### TASK DESCRIPTION
In duplicating the lines below, keep every word unchanged and drop the pictures.

### DATA TO USE
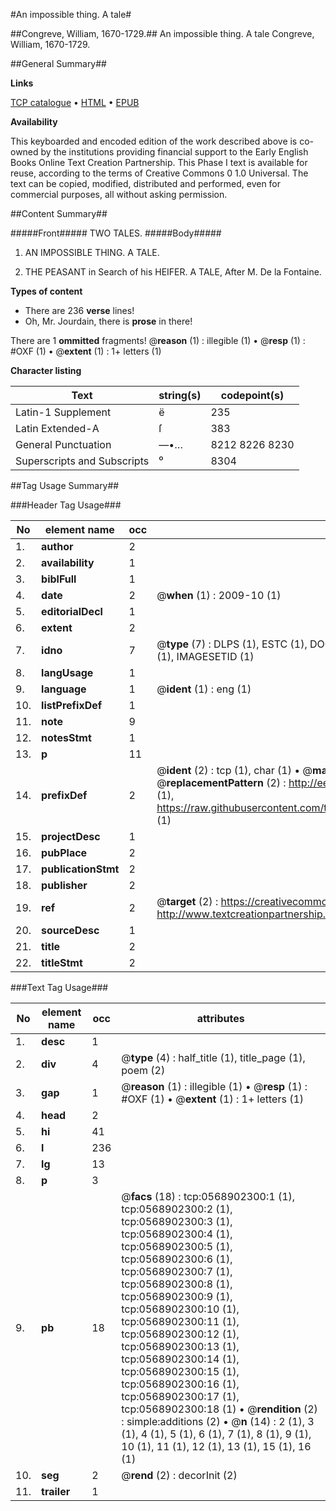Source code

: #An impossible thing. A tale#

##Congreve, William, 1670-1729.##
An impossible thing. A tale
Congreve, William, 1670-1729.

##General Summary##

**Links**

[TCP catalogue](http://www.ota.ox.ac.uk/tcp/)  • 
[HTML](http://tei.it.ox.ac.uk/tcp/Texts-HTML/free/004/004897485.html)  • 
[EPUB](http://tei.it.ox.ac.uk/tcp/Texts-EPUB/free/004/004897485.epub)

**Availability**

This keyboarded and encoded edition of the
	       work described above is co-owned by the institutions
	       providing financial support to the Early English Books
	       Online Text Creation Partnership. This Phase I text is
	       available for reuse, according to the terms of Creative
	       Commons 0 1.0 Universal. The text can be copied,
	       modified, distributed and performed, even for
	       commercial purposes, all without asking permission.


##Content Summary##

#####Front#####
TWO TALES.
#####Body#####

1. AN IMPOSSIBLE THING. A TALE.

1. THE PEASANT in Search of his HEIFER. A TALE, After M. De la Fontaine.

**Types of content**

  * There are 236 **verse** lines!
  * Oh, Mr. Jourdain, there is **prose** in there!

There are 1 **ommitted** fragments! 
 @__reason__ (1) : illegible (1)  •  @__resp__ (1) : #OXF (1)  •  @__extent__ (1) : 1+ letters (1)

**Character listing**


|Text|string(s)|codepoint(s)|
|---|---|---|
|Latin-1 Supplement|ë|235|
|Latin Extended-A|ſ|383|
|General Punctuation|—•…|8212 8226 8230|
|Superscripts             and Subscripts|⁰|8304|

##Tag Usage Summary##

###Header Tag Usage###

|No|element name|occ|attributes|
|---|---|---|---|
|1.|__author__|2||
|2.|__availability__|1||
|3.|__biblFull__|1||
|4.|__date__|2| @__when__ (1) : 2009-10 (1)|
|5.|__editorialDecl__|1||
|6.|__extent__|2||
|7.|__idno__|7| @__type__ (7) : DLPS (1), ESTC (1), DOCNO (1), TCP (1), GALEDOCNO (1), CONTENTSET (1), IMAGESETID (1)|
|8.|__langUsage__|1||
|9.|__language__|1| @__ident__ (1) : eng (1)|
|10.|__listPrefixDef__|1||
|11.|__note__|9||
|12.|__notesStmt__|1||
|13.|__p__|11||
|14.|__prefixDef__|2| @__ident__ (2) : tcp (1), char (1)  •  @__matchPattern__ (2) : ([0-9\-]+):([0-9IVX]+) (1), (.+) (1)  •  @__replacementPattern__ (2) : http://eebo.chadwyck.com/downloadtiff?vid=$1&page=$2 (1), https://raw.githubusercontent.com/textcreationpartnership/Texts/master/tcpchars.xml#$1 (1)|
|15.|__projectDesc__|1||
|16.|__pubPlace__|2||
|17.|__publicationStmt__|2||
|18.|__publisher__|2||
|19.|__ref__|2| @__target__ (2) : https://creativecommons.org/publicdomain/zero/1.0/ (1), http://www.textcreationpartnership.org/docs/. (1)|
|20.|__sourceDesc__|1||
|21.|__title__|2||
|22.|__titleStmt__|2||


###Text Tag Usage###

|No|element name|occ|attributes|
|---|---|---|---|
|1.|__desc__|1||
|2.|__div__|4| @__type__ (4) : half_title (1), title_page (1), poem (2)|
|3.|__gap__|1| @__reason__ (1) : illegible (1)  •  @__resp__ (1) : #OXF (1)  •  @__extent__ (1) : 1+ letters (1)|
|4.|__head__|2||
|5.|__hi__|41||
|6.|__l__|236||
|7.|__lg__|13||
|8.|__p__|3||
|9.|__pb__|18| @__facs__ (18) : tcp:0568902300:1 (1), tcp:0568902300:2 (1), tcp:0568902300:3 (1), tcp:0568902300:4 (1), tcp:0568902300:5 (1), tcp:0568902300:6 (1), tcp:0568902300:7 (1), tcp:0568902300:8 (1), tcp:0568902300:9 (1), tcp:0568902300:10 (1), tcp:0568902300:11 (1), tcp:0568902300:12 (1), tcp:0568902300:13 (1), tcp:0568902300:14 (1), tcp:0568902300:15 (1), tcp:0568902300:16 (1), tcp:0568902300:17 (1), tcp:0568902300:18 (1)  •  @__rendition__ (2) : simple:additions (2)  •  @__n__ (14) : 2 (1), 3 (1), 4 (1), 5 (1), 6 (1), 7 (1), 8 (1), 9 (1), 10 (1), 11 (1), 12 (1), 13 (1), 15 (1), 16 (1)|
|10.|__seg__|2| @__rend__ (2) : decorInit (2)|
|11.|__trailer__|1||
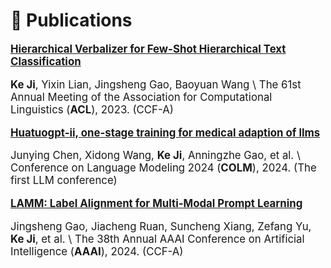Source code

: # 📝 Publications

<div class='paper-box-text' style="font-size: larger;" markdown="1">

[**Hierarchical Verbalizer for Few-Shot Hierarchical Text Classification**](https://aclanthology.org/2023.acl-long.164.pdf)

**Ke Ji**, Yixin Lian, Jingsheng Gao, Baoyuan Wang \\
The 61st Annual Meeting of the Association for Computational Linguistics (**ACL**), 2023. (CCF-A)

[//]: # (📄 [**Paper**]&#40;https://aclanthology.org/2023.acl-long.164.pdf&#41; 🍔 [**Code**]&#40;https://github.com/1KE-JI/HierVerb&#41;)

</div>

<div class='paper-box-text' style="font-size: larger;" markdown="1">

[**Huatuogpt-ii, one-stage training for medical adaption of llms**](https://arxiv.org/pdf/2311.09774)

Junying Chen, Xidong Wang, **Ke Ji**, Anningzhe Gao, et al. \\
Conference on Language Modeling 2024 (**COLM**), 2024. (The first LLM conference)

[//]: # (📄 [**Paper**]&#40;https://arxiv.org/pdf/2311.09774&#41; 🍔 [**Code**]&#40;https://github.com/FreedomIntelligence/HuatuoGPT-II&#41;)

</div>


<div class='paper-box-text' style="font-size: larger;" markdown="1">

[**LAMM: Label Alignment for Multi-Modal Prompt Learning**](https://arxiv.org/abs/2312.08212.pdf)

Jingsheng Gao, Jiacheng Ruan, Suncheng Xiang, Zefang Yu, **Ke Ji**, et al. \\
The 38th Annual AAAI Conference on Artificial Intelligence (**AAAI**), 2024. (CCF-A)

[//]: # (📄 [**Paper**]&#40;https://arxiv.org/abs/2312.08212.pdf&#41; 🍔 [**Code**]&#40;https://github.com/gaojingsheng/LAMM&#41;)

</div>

### YOUR RESPONSE
Source code

: #An impossible thing. A tale#

##Congreve, William, 1670-1729.##
An impossible thing. A tale
Congreve, William, 1670-1729.

##General Summary##

**Links**

[TCP catalogue](http://www.ota.ox.ac.uk/tcp/)  • 
[HTML](http://tei.it.ox.ac.uk/tcp/Texts-HTML/free/004/004897485.html)  • 
[EPUB](http://tei.it.ox.ac.uk/tcp/Texts-EPUB/free/004/004897485.epub)

**Availability**

This keyboarded and encoded edition of the
	       work described above is co-owned by the institutions
	       providing financial support to the Early English Books
	       Online Text Creation Partnership. This Phase I text is
	       available for reuse, according to the terms of Creative
	       Commons 0 1.0 Universal. The text can be copied,
	       modified, distributed and performed, even for
	       commercial purposes, all without asking permission.


##Content Summary##

#####Front#####
TWO TALES.
#####Body#####

1. AN IMPOSSIBLE THING. A TALE.

1. THE PEASANT in Search of his HEIFER. A TALE, After M. De la Fontaine.

**Types of content**

  * There are 236 **verse** lines!
  * Oh, Mr. Jourdain, there is **prose** in there!

There are 1 **ommitted** fragments! 
 @__reason__ (1) : illegible (1)  •  @__resp__ (1) : #OXF (1)  •  @__extent__ (1) : 1+ letters (1)

**Character listing**


|Text|string(s)|codepoint(s)|
|---|---|---|
|Latin-1 Supplement|ë|235|
|Latin Extended-A|ſ|383|
|General Punctuation|—•…|8212 8226 8230|
|Superscripts             and Subscripts|⁰|8304|

##Tag Usage Summary##

###Header Tag Usage###

|No|element name|occ|attributes|
|---|---|---|---|
|1.|__author__|2||
|2.|__availability__|1||
|3.|__biblFull__|1||
|4.|__date__|2| @__when__ (1) : 2009-10 (1)|
|5.|__editorialDecl__|1||
|6.|__extent__|2||
|7.|__idno__|7| @__type__ (7) : DLPS (1), ESTC (1), DOCNO (1), TCP (1), GALEDOCNO (1), CONTENTSET (1), IMAGESETID (1)|
|8.|__langUsage__|1||
|9.|__language__|1| @__ident__ (1) : eng (1)|
|10.|__listPrefixDef__|1||
|11.|__note__|9||
|12.|__notesStmt__|1||
|13.|__p__|11||
|14.|__prefixDef__|2| @__ident__ (2) : tcp (1), char (1)  •  @__matchPattern__ (2) : ([0-9\-]+):([0-9IVX]+) (1), (.+) (1)  •  @__replacementPattern__ (2) : http://eebo.chadwyck.com/downloadtiff?vid=$1&page=$2 (1), https://raw.githubusercontent.com/textcreationpartnership/Texts/master/tcpchars.xml#$1 (1)|
|15.|__projectDesc__|1||
|16.|__pubPlace__|2||
|17.|__publicationStmt__|2||
|18.|__publisher__|2||
|19.|__ref__|2| @__target__ (2) : https://creativecommons.org/publicdomain/zero/1.0/ (1), http://www.textcreationpartnership.org/docs/. (1)|
|20.|__sourceDesc__|1||
|21.|__title__|2||
|22.|__titleStmt__|2||


###Text Tag Usage###

|No|element name|occ|attributes|
|---|---|---|---|
|1.|__desc__|1||
|2.|__div__|4| @__type__ (4) : half_title (1), title_page (1), poem (2)|
|3.|__gap__|1| @__reason__ (1) : illegible (1)  •  @__resp__ (1) : #OXF (1)  •  @__extent__ (1) : 1+ letters (1)|
|4.|__head__|2||
|5.|__hi__|41||
|6.|__l__|236||
|7.|__lg__|13||
|8.|__p__|3||
|9.|__pb__|18| @__facs__ (18) : tcp:0568902300:1 (1), tcp:0568902300:2 (1), tcp:0568902300:3 (1), tcp:0568902300:4 (1), tcp:0568902300:5 (1), tcp:0568902300:6 (1), tcp:0568902300:7 (1), tcp:0568902300:8 (1), tcp:0568902300:9 (1), tcp:0568902300:10 (1), tcp:0568902300:11 (1), tcp:0568902300:12 (1), tcp:0568902300:13 (1), tcp:0568902300:14 (1), tcp:0568902300:15 (1), tcp:0568902300:16 (1), tcp:0568902300:17 (1), tcp:0568902300:18 (1)  •  @__rendition__ (2) : simple:additions (2)  •  @__n__ (14) : 2 (1), 3 (1), 4 (1), 5 (1), 6 (1), 7 (1), 8 (1), 9 (1), 10 (1), 11 (1), 12 (1), 13 (1), 15 (1), 16 (1)|
|10.|__seg__|2| @__rend__ (2) : decorInit (2)|
|11.|__trailer__|1||
Source code

: # 📝 Publications

<div class='paper-box-text' style="font-size: larger;" markdown="1">

[**Hierarchical Verbalizer for Few-Shot Hierarchical Text Classification**](https://aclanthology.org/2023.acl-long.164.pdf)

**Ke Ji**, Yixin Lian, Jingsheng Gao, Baoyuan Wang \\
The 61st Annual Meeting of the Association for Computational Linguistics (**ACL**), 2023. (CCF-A)

[//]: # (📄 [**Paper**]&#40;https://aclanthology.org/2023.acl-long.164.pdf&#41; 🍔 [**Code**]&#40;https://github.com/1KE-JI/HierVerb&#41;)

</div>

<div class='paper-box-text' style="font-size: larger;" markdown="1">

[**Huatuogpt-ii, one-stage training for medical adaption of llms**](https://arxiv.org/pdf/2311.09774)

Junying Chen, Xidong Wang, **Ke Ji**, Anningzhe Gao, et al. \\
Conference on Language Modeling 2024 (**COLM**), 2024. (The first LLM conference)

[//]: # (📄 [**Paper**]&#40;https://arxiv.org/pdf/2311.09774&#41; 🍔 [**Code**]&#40;https://github.com/FreedomIntelligence/HuatuoGPT-II&#41;)

</div>


<div class='paper-box-text' style="font-size: larger;" markdown="1">

[**LAMM: Label Alignment for Multi-Modal Prompt Learning**](https://arxiv.org/abs/2312.08212.pdf)

Jingsheng Gao, Jiacheng Ruan, Suncheng Xiang, Zefang Yu, **Ke Ji**, et al. \\
The 38th Annual AAAI Conference on Artificial Intelligence (**AAAI**), 2024. (CCF-A)

[//]: # (📄 [**Paper**]&#40;https://arxiv.org/abs/2312.08212.pdf&#41; 🍔 [**Code**]&#40;https://github.com/gaojingsheng/LAMM&#41;)

</div>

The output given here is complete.